Symptoms of pregnancy
You may notice some signs and symptoms before you even take a pregnancy test. Others will appear weeks later, as your hormone levels change.
A missed period is one of the earliest symptoms of pregnancy (and maybe the most classic one). However, a missed period doesn’t necessarily mean you’re pregnant, especially if your cycle tends to be irregular.
There are many health conditions other than pregnancy that can cause a late or missed period.
Headaches are common in early pregnancy. They’re usually caused by altered hormone levels and increased blood volume. Contact your doctor if your headaches don’t go away or are especially painful.
Some women may experience light bleeding and spotting in early pregnancy. This bleeding is most often the result of implantation. Implantation usually occurs one week after fertilization.
Early pregnancy bleeding can also result from relatively minor conditions such as an infection or irritation. The latter often affects the surface of the cervix (which is very sensitive during pregnancy).
Bleeding can also sometimes signal a serious pregnancy complication, such as miscarriage, ectopic pregnancy, or placenta previa. Always contact your doctor if you’re concerned.
You can expect to gain between 1 and 4 pounds in your first few months of pregnancy.
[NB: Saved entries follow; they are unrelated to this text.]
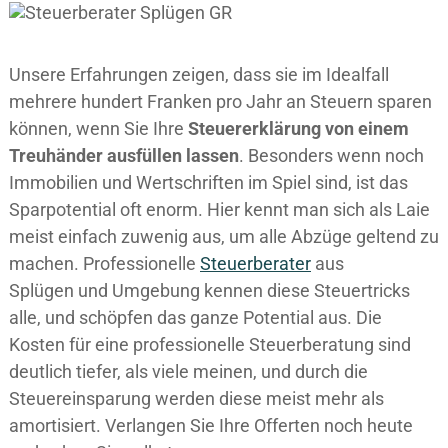
Unsere Erfahrungen zeigen, dass sie im Idealfall
mehrere hundert Franken pro Jahr an Steuern sparen
können, wenn Sie Ihre
Steuererklärung von einem
Treuhänder ausfüllen lassen
. Besonders wenn noch
Immobilien und Wertschriften im Spiel sind, ist das
Sparpotential oft enorm. Hier kennt man sich als Laie
meist einfach zuwenig aus, um alle Abzüge geltend zu
machen. Professionelle
Steuerberater
aus
Splügen und Umgebung kennen diese Steuertricks
alle, und schöpfen das ganze Potential aus. Die
Kosten für eine professionelle Steuerberatung sind
deutlich tiefer, als viele meinen, und durch die
Steuereinsparung werden diese meist mehr als
amortisiert. Verlangen Sie Ihre Offerten noch heute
Weight gain becomes more noticeable toward the beginning of your second trimester.
Hormones released during pregnancy can sometimes relax the valve between your stomach and esophagus. When stomach acid leaks out, this can result in heartburn.
Hormone changes during early pregnancy can slow down your digestive system. As a result, you may become constipated.
As the muscles in your uterus begin to stretch and expand, you may feel a pulling sensation that resembles menstrual cramps. If spotting or bleeding occurs alongside your cramps, it could signal a miscarriage or an ectopic pregnancy.
Hormones and stress on the muscles are the biggest causes of back pain in early pregnancy. Later on, your increased weight and shifted center of gravity may add to your back pain. Around half of all pregnant women report back pain during their pregnancy.
Pregnant women have an increased risk of anemia, which causes symptoms such as lightheadedness and dizziness.
The condition can lead to premature birth and low birth weight. Prenatal care usually involves screening for anemia.
Between 14 and 23 percent of all pregnant women develop depression during their pregnancy. The many biological and emotional changes you experience can be contributing causes.
Be sure to tell your doctor if you don’t feel like your usual self.
Insomnia is another common symptom of early pregnancy. Stress, physical discomfort, and hormonal changes can be contributing causes. A balanced diet, good sleep habits, and yoga stretches can all help you get a good night’s sleep.
Breast changes are one of the first noticeable signs of pregnancy. Even before you’re far enough along for a positive test, your breasts may begin to feel tender, swollen, and generally heavy or full. Your nipples may also become larger and more sensitive, and the areolae may darken.
Because of increased androgen hormones, many women experience acne in early pregnancy. These hormones can make your skin oilier, which can clog pores. Pregnancy acne is usually temporary and clears up after the baby is born.
Vomiting is a component of “morning sickness,” a common symptom that usually appears within the first four months. Morning sickness is often the first sign that you’re pregnant. Increased hormones during early pregnancy are the main cause.
Hip pain is common during pregnancy and tends to increase in late pregnancy. It can have a variety of causes, including:
- pressure on your ligaments
- changes in your posture
- a heavier uterus
Diarrhea and other digestive difficulties occur frequently during pregnancy. Hormone changes, a different diet, and added stress are all possible explanations. If diarrhea lasts more than a few days, contact your doctor to make sure you don’t become dehydrated.
Stress and pregnancy
While pregnancy is usually a happy time, it can also be a source of stress. A new baby means big changes to your body, your personal relationships, and even your finances. Don’t hesitate to ask your doctor for help if you begin to feel overwhelmed.